Students undertake modules to the value of 180 credits.
The programme consists of 1–2 core double modules (30–60 credits), 4–6 optional modules (60–90 credits) and a dissertation/report (60 credits).
A diploma may be awarded to students who complete the equivalent of 8 taught single modules, amounting to 120 credits.
A certificate may be awarded to students who complete the equivalent of 4 taught single modules, amounting to 60 credits.
Students who are unsure whether they should take Clinical Mental Health should discuss it with the course team. It is in general unsuitable for those who are already qualified clinicians.
Students who take the Clinical Mental Health module will take four optional modules, including at least one from the Division of Psychiatry. Students who do not take this module will take six optional modules, including at least three from the Division of Psychiatry.
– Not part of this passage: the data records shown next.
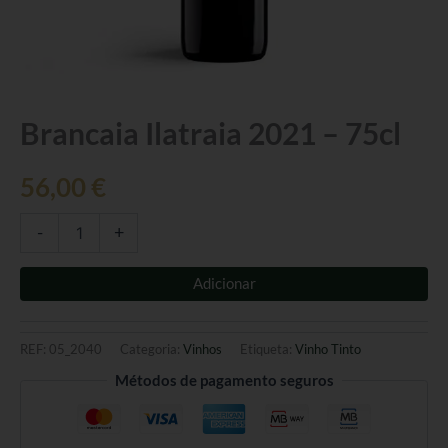
Quantidade
Brancaia Ilatraia 2021 – 75cl
de
Brancaia
56,00
€
Ilatraia
2021
-
-
+
75cl
Adicionar
REF:
05_2040
Categoria:
Vinhos
Etiqueta:
Vinho Tinto
Métodos de pagamento seguros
NB: due to timetable clashes only one UCL Institute of Child Health module may be taken by each student.
All students undertake a final project. This may be a research project, to be reported as a paper of up to 7,000 words ready for submission to a specified journal, a blog of 1,000 words and a 20-minute talk, or a clinical project of 10,000 words reporting on a clinical topic or service evaluation.
Teaching and learning
The programme is delivered through lectures, seminars and workshops, with considerable use of supporting online learning. Assessment methods include one unseen examination, coursework including designing questionnaires and protocols and analysing data, giving talks and presenting posters, and a final report in the format of a journal paper or brief for clinicians or service planners.
The programme team support students in obtaining volunteer placements in relevant mental health care and research settings, but this is not a formal part of the course and is entirely optional.
Further information on modules and degree structure is available on the department website: Clinical Mental Health Sciences MSc
For non-clinicians, the programme will be an excellent grounding for clinical training, such as in clinical psychology, or for embarking on a research career in mental health. Many graduates go on to research assistant, clinical support worker or assistant psychologist posts as a first destination. The programme is also intended to prepare students for PhD studies, also a major onward route. For clinicians, this is a great opportunity to gain a higher qualification through a programme based in a leading university department which can be closely tailored to your interests across clinical, research and management fields.
Students will be taught by leading experts in their fields, will gain a strong clinical understanding of mental health, and will be able to develop their skills in research, service design and evaluation, and writing and presenting. Previous Division of Psychiatry Master’s graduates have been enthusiastic about their career enhancement, both through their programme and the connections they have made through it. We offer to find all students a placement (if they wish) for one day a week in which relevant clinical and/or research experience is obtained. A large proportion of our first cohort of graduates have gone on to paid employment in relevant areas of mental health, especially research assistant, clinical support worker, psychological wellbeing practitioner and assistant psychologist posts. Others have embarked on PhD studies.